◆ TASK GOAL:
Word for word, restate the entries below from their first line through the line that contains "#633, status: Complete -> In progress".

◆ SUPPLIED DATA:
↓

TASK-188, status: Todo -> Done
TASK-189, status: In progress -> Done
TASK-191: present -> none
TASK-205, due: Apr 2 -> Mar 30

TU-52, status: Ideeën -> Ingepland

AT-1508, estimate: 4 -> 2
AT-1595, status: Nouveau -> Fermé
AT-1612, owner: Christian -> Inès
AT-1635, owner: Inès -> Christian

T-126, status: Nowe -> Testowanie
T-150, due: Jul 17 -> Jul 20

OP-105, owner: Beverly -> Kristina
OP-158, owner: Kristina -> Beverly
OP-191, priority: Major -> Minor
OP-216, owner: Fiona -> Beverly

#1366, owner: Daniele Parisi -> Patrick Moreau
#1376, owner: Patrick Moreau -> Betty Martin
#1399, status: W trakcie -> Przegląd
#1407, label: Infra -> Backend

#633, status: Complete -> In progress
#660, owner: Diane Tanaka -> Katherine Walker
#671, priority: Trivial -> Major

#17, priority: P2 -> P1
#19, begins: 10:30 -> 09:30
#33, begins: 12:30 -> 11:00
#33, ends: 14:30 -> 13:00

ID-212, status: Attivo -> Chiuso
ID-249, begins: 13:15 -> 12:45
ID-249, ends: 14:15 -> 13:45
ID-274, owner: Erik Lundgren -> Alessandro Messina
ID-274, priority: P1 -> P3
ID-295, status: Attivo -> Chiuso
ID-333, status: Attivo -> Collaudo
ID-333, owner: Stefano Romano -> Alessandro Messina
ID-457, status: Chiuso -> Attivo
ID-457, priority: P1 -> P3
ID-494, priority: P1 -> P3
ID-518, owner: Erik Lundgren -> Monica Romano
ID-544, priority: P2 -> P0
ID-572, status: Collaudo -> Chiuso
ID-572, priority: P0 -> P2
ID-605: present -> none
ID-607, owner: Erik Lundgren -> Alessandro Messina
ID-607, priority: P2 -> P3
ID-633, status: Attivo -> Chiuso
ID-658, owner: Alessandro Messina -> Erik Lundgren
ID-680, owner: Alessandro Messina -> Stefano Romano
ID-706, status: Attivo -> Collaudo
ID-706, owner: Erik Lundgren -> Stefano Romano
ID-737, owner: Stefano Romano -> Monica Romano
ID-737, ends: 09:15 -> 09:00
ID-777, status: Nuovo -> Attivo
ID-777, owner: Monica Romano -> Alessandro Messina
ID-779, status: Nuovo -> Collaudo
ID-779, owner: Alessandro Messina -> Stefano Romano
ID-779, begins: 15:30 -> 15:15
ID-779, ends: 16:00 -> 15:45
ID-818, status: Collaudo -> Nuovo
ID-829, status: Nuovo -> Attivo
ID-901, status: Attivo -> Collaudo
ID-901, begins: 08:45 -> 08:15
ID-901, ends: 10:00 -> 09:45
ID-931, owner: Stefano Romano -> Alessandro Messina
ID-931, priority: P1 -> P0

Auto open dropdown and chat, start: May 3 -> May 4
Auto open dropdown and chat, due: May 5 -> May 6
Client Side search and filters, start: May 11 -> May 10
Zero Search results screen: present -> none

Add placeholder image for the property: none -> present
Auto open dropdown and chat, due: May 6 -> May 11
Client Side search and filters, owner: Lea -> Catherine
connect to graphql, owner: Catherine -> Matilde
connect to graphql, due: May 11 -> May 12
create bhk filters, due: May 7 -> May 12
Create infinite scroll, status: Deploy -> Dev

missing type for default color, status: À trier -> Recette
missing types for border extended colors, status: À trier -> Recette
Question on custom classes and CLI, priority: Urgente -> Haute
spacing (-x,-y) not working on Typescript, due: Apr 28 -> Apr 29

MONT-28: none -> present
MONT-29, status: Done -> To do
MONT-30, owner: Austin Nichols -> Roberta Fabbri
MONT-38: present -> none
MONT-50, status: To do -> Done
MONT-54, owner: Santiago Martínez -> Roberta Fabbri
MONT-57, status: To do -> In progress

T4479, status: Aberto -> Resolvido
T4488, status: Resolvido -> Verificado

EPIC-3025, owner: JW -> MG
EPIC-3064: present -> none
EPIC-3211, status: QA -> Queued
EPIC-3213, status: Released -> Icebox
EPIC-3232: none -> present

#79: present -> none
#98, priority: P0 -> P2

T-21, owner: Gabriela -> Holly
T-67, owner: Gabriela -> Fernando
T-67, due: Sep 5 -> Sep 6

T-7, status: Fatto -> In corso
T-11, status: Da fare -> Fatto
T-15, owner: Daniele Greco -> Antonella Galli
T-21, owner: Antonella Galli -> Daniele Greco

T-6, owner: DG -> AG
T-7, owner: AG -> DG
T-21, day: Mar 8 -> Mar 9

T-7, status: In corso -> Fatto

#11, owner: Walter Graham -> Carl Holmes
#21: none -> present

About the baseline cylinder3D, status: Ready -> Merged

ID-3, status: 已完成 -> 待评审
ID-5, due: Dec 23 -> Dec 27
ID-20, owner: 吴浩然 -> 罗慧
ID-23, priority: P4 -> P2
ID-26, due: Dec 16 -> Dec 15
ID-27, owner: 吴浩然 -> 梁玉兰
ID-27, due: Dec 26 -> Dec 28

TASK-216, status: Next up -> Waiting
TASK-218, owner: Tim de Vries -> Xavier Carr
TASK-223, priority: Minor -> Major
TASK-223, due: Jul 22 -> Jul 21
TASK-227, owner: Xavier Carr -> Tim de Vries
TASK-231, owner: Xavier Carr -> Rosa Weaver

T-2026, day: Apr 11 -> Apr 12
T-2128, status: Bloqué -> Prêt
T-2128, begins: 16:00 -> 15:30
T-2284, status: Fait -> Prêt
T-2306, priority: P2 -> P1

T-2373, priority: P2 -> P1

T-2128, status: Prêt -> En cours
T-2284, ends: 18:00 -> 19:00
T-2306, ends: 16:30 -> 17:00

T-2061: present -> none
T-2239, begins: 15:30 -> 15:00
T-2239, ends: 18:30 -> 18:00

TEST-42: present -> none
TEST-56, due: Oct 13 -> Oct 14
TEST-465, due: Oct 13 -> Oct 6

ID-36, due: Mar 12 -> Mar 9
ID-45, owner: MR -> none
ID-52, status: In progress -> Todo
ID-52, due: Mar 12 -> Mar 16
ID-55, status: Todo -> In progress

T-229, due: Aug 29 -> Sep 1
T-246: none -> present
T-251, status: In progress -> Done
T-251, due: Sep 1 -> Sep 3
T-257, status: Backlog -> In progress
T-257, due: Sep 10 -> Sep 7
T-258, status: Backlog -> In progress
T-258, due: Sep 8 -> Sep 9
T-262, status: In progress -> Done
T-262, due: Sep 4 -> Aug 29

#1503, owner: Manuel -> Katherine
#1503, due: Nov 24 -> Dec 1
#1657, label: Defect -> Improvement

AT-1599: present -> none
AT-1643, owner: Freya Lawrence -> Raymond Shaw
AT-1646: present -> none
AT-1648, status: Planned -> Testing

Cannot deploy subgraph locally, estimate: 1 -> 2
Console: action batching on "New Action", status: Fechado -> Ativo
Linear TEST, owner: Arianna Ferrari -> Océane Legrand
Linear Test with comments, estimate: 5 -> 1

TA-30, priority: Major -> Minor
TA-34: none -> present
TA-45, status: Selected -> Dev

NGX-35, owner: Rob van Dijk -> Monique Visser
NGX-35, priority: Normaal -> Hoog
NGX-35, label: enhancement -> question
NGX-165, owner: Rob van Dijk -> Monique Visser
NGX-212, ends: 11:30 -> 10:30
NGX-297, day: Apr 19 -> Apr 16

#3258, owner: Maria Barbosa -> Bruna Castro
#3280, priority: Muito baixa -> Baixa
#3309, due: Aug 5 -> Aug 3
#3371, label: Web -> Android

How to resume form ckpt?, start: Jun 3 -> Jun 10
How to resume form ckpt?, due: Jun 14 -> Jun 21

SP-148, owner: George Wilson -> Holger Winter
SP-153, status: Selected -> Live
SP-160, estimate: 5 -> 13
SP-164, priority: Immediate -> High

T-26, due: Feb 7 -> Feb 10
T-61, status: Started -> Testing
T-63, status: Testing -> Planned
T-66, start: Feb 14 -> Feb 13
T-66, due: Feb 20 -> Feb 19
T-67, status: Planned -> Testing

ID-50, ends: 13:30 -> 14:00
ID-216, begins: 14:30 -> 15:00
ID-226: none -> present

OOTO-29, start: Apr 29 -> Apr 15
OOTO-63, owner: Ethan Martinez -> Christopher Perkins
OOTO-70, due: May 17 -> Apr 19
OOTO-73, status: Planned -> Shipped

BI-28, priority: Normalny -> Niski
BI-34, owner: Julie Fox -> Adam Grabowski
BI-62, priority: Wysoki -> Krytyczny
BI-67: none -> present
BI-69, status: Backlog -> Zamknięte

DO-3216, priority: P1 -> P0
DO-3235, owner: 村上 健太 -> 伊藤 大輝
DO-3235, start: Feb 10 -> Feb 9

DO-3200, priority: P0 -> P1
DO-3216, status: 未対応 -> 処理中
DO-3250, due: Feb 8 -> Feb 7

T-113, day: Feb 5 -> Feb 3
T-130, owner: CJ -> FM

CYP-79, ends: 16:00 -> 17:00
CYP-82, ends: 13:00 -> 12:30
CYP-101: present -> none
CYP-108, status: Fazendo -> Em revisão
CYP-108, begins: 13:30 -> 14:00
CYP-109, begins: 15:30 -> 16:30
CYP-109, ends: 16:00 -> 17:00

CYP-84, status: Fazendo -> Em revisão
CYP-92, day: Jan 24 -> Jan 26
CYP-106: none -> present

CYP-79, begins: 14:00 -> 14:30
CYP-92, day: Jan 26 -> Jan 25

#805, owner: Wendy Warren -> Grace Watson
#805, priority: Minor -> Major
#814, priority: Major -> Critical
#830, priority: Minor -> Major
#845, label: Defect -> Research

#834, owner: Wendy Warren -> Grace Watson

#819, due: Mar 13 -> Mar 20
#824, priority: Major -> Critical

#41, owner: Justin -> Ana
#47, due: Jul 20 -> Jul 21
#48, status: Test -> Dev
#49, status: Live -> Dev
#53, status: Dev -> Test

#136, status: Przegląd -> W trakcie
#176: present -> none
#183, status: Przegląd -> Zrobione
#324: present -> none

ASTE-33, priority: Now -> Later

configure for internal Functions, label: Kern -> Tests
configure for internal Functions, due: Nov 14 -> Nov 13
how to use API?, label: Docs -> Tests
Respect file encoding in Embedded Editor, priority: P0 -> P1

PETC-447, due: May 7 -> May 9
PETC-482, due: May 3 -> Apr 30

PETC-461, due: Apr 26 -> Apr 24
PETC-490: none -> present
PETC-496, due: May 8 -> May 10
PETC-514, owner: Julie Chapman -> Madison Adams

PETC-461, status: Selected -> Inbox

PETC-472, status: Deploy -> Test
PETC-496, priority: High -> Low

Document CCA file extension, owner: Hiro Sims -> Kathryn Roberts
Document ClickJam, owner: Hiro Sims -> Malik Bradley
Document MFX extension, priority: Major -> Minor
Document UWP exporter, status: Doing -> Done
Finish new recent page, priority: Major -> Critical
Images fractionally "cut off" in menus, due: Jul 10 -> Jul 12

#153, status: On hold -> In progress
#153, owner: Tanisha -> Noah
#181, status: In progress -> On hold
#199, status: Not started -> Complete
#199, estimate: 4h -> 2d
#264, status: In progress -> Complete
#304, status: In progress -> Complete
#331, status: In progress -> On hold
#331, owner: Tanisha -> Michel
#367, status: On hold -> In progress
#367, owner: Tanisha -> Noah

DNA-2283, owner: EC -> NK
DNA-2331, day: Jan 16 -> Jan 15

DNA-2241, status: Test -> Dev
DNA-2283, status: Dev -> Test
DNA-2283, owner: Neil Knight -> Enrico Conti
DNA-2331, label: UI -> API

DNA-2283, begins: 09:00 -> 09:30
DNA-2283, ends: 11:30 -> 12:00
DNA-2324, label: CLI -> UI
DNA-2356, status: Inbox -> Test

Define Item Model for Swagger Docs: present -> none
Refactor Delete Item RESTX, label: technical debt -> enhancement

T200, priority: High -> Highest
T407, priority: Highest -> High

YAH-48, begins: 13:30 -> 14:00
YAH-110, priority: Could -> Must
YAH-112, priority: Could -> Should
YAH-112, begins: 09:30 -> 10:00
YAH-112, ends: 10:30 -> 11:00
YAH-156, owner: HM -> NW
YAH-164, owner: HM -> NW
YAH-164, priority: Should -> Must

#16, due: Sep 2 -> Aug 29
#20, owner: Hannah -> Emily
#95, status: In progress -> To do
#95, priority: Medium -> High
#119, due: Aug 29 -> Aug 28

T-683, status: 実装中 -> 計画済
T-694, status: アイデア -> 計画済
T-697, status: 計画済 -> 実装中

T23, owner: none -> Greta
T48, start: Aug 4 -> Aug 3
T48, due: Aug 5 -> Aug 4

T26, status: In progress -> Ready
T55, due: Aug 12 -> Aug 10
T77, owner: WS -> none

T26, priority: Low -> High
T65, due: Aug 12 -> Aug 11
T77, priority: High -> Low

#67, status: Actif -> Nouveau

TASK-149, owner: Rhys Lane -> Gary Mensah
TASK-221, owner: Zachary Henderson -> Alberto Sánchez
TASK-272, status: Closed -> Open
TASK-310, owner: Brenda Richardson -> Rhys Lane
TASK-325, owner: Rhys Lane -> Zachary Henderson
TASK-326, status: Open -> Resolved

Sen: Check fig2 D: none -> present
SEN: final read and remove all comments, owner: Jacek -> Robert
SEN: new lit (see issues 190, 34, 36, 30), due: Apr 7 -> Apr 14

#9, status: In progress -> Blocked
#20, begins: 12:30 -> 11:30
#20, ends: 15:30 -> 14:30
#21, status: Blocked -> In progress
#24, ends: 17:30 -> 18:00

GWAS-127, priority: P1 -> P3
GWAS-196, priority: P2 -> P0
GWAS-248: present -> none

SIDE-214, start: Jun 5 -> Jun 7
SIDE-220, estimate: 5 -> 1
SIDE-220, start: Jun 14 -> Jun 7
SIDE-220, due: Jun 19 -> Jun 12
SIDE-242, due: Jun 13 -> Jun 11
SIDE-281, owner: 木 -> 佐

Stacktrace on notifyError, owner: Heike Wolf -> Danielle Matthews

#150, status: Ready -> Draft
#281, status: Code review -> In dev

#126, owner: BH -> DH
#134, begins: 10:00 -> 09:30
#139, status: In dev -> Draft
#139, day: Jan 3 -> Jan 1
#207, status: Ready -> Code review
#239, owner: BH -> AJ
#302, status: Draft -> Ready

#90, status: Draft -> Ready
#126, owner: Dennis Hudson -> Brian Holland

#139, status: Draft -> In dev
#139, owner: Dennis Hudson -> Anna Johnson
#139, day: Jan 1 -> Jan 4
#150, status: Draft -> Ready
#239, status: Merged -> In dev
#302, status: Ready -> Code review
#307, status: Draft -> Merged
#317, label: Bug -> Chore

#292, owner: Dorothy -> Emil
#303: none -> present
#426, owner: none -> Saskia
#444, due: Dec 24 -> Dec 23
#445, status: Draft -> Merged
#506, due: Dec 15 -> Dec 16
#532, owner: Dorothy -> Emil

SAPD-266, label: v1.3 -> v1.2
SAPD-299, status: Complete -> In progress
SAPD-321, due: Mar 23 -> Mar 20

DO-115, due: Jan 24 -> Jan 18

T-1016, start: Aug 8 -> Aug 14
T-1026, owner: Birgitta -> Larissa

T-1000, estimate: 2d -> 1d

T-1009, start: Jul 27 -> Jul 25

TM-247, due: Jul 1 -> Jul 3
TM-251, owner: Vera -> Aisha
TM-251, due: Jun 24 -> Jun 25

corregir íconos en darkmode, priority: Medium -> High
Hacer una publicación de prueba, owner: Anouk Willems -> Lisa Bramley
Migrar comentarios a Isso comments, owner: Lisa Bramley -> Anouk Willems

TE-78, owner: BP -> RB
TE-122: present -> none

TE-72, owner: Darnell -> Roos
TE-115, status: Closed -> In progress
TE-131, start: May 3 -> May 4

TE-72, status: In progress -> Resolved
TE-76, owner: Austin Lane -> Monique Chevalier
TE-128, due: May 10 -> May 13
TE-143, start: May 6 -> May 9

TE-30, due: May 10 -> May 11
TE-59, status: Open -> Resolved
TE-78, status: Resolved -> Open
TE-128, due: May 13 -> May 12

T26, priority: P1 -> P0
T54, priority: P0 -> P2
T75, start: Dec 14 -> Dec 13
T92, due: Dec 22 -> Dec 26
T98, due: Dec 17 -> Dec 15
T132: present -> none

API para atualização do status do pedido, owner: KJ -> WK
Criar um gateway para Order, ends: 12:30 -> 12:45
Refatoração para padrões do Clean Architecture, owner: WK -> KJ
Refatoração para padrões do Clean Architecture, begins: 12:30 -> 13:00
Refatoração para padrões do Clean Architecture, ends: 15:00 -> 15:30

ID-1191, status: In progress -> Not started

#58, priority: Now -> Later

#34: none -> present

↑

◆ RESULT BELOW:
TASK-188, status: Todo -> Done
TASK-189, status: In progress -> Done
TASK-191: present -> none
TASK-205, due: Apr 2 -> Mar 30

TU-52, status: Ideeën -> Ingepland

AT-1508, estimate: 4 -> 2
AT-1595, status: Nouveau -> Fermé
AT-1612, owner: Christian -> Inès
AT-1635, owner: Inès -> Christian

T-126, status: Nowe -> Testowanie
T-150, due: Jul 17 -> Jul 20

OP-105, owner: Beverly -> Kristina
OP-158, owner: Kristina -> Beverly
OP-191, priority: Major -> Minor
OP-216, owner: Fiona -> Beverly

#1366, owner: Daniele Parisi -> Patrick Moreau
#1376, owner: Patrick Moreau -> Betty Martin
#1399, status: W trakcie -> Przegląd
#1407, label: Infra -> Backend

#633, status: Complete -> In progress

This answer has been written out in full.